▶ [What to produce] From the line containing "Overrides the auto-generated" to the end of the records below, output each line exactly; include both ends and nothing else.

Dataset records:
Start of Block

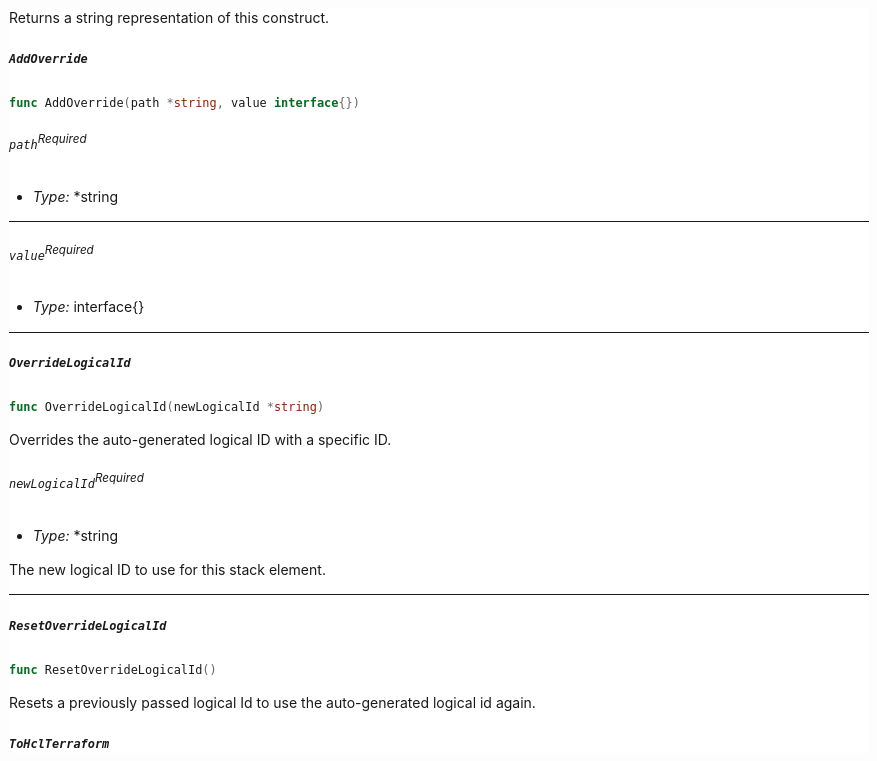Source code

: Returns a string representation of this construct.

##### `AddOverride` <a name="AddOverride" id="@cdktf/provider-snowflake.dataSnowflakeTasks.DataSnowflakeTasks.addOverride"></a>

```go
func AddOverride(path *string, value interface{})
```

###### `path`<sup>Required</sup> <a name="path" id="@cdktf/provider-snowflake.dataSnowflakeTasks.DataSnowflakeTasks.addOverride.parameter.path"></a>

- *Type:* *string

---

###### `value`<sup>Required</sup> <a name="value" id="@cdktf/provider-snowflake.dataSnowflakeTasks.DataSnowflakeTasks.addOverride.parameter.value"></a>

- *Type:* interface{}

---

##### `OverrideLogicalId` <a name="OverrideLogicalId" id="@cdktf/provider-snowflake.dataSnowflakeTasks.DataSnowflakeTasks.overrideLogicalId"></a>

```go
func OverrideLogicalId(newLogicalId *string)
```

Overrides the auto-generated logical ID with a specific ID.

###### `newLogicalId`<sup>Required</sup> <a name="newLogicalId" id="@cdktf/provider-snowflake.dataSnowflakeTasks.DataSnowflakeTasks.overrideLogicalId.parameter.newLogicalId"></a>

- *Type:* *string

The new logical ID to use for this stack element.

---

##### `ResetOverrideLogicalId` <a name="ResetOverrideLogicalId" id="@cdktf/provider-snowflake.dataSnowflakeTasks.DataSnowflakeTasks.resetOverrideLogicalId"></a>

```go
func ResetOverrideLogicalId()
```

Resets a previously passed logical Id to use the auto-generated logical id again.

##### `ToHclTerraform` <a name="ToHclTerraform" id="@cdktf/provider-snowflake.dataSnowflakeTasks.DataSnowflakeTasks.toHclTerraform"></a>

End of Block

▶ [Reply]
Overrides the auto-generated logical ID with a specific ID.

###### `newLogicalId`<sup>Required</sup> <a name="newLogicalId" id="@cdktf/provider-snowflake.dataSnowflakeTasks.DataSnowflakeTasks.overrideLogicalId.parameter.newLogicalId"></a>

- *Type:* *string

The new logical ID to use for this stack element.

---

##### `ResetOverrideLogicalId` <a name="ResetOverrideLogicalId" id="@cdktf/provider-snowflake.dataSnowflakeTasks.DataSnowflakeTasks.resetOverrideLogicalId"></a>

```go
func ResetOverrideLogicalId()
```

Resets a previously passed logical Id to use the auto-generated logical id again.

##### `ToHclTerraform` <a name="ToHclTerraform" id="@cdktf/provider-snowflake.dataSnowflakeTasks.DataSnowflakeTasks.toHclTerraform"></a>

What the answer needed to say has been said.